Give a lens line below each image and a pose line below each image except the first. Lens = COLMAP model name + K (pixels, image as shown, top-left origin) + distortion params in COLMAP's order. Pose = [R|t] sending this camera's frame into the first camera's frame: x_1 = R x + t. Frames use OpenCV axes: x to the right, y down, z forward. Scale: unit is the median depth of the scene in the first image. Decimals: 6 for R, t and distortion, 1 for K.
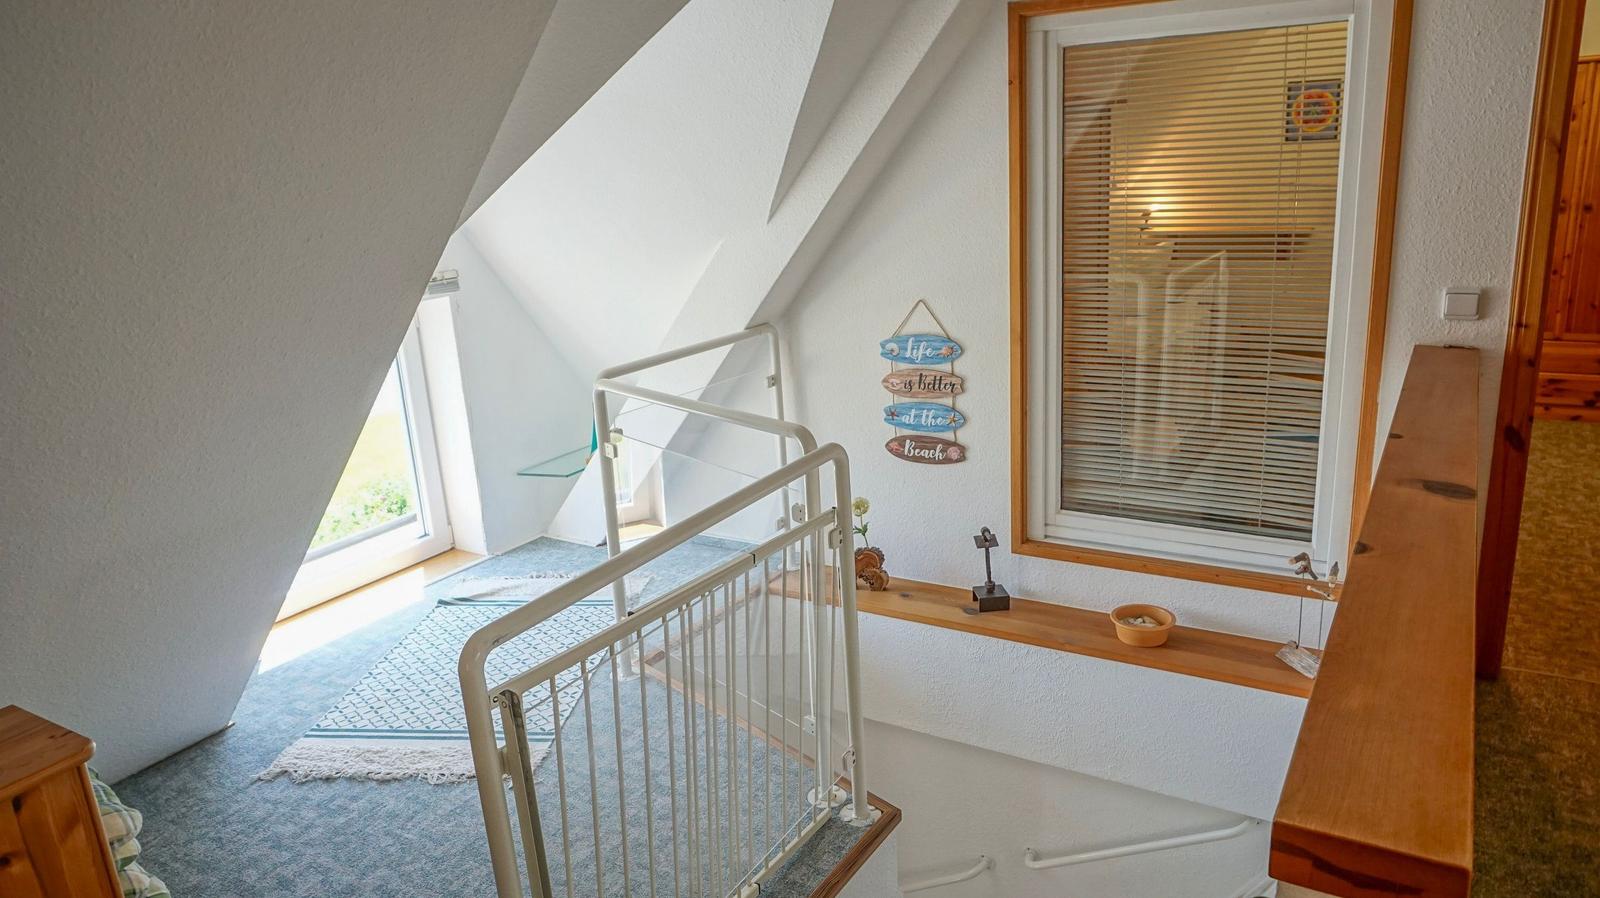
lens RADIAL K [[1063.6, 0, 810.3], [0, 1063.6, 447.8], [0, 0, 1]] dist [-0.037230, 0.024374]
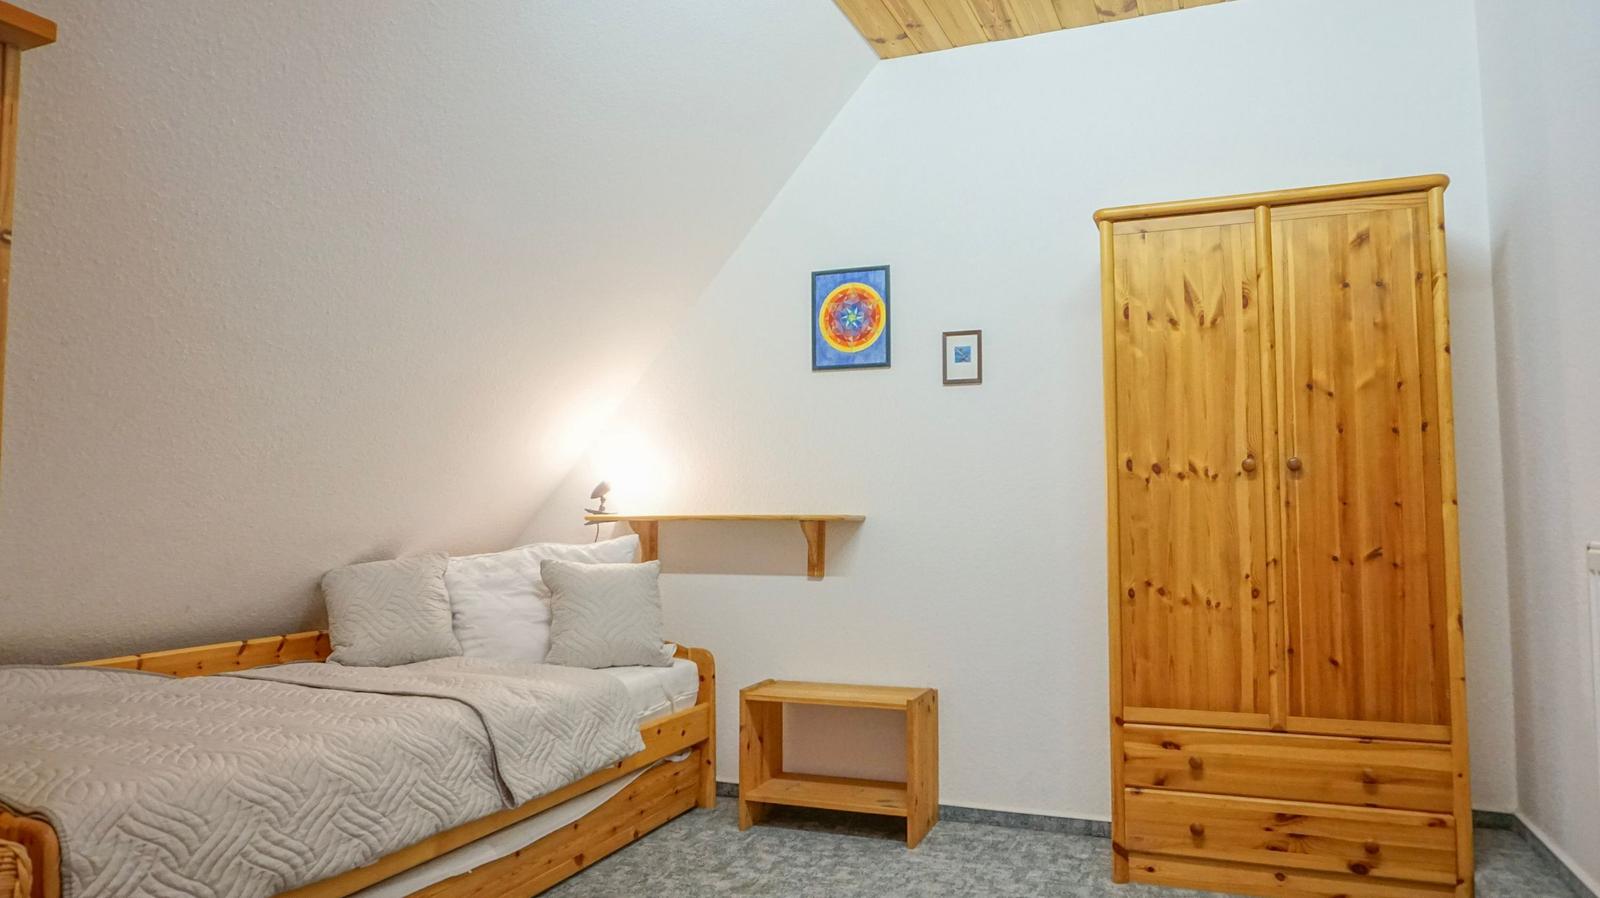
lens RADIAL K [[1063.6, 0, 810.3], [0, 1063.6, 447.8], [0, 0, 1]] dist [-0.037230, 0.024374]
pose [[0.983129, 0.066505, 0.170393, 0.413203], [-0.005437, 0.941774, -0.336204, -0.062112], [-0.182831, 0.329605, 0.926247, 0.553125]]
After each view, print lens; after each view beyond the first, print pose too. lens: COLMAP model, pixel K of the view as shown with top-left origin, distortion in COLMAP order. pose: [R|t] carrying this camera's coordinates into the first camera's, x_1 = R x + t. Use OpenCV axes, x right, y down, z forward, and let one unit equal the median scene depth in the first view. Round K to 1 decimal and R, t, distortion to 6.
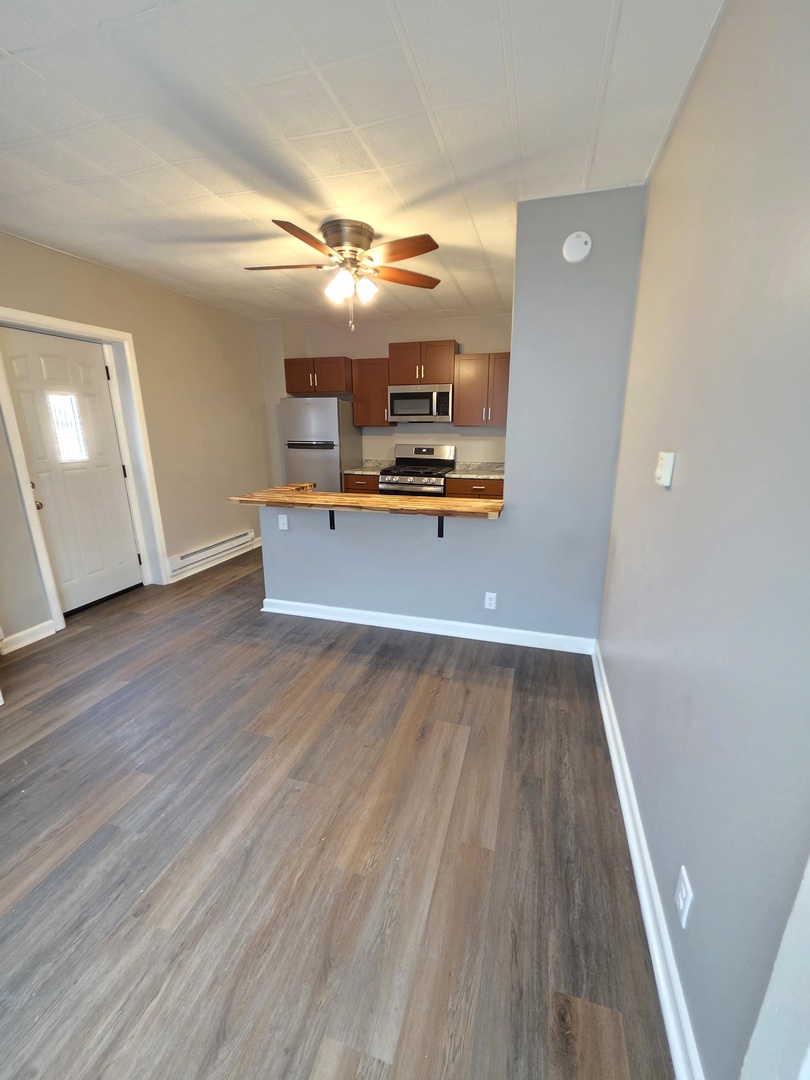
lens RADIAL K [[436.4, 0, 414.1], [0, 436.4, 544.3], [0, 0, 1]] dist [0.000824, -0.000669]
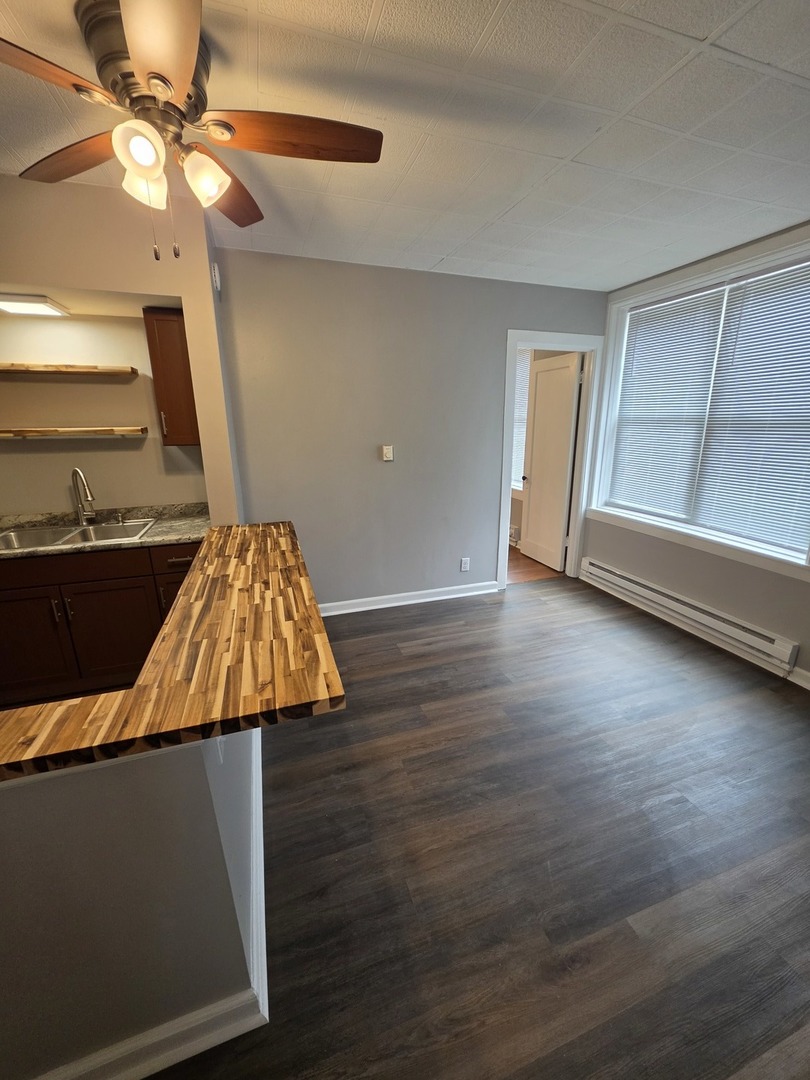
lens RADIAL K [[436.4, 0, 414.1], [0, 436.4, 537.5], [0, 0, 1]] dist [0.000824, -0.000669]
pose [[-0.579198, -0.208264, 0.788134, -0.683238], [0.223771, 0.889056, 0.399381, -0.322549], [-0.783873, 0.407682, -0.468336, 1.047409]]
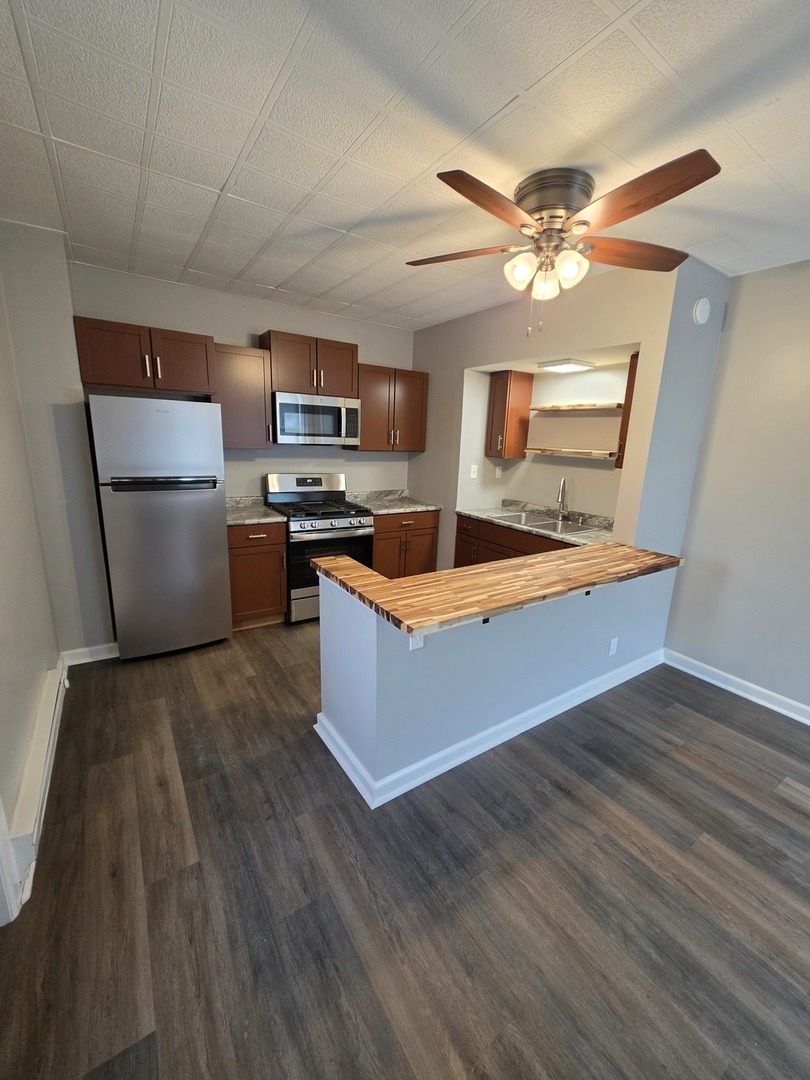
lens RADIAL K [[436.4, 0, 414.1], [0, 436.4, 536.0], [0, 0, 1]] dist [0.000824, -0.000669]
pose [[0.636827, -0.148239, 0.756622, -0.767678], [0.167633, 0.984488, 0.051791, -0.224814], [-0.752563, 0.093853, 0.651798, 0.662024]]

▬▬▬

▶ Exercise directions: Copy all of the material above word for word, but leave the pictures out.

▶ Reply:
Give a lens line below each image and a pose line below each image except the first. Lens = COLMAP model name + K (pixels, image as shown, top-left origin) + distortion params in COLMAP's order. Pose = [R|t] sending this camera's frame into the first camera's frame: x_1 = R x + t. Frames use OpenCV axes: x to the right, y down, z forward. Scale: unit is the median depth of the scene in the first image. Decimals: 6 for R, t and distortion, 1 for K.
lens RADIAL K [[1063.6, 0, 810.3], [0, 1063.6, 447.8], [0, 0, 1]] dist [-0.037230, 0.024374]
lens RADIAL K [[1063.6, 0, 810.3], [0, 1063.6, 447.8], [0, 0, 1]] dist [-0.037230, 0.024374]
pose [[0.983129, 0.066505, 0.170393, 0.413203], [-0.005437, 0.941774, -0.336204, -0.062112], [-0.182831, 0.329605, 0.926247, 0.553125]]
After each view, print lens; after each view beyond the first, print pose too. lens: COLMAP model, pixel K of the view as shown with top-left origin, distortion in COLMAP order. pose: [R|t] carrying this camera's coordinates into the first camera's, x_1 = R x + t. Use OpenCV axes, x right, y down, z forward, and let one unit equal the median scene depth in the first view. Round K to 1 decimal and R, t, distortion to 6.
lens RADIAL K [[436.4, 0, 414.1], [0, 436.4, 544.3], [0, 0, 1]] dist [0.000824, -0.000669]
lens RADIAL K [[436.4, 0, 414.1], [0, 436.4, 537.5], [0, 0, 1]] dist [0.000824, -0.000669]
pose [[-0.579198, -0.208264, 0.788134, -0.683238], [0.223771, 0.889056, 0.399381, -0.322549], [-0.783873, 0.407682, -0.468336, 1.047409]]
lens RADIAL K [[436.4, 0, 414.1], [0, 436.4, 536.0], [0, 0, 1]] dist [0.000824, -0.000669]
pose [[0.636827, -0.148239, 0.756622, -0.767678], [0.167633, 0.984488, 0.051791, -0.224814], [-0.752563, 0.093853, 0.651798, 0.662024]]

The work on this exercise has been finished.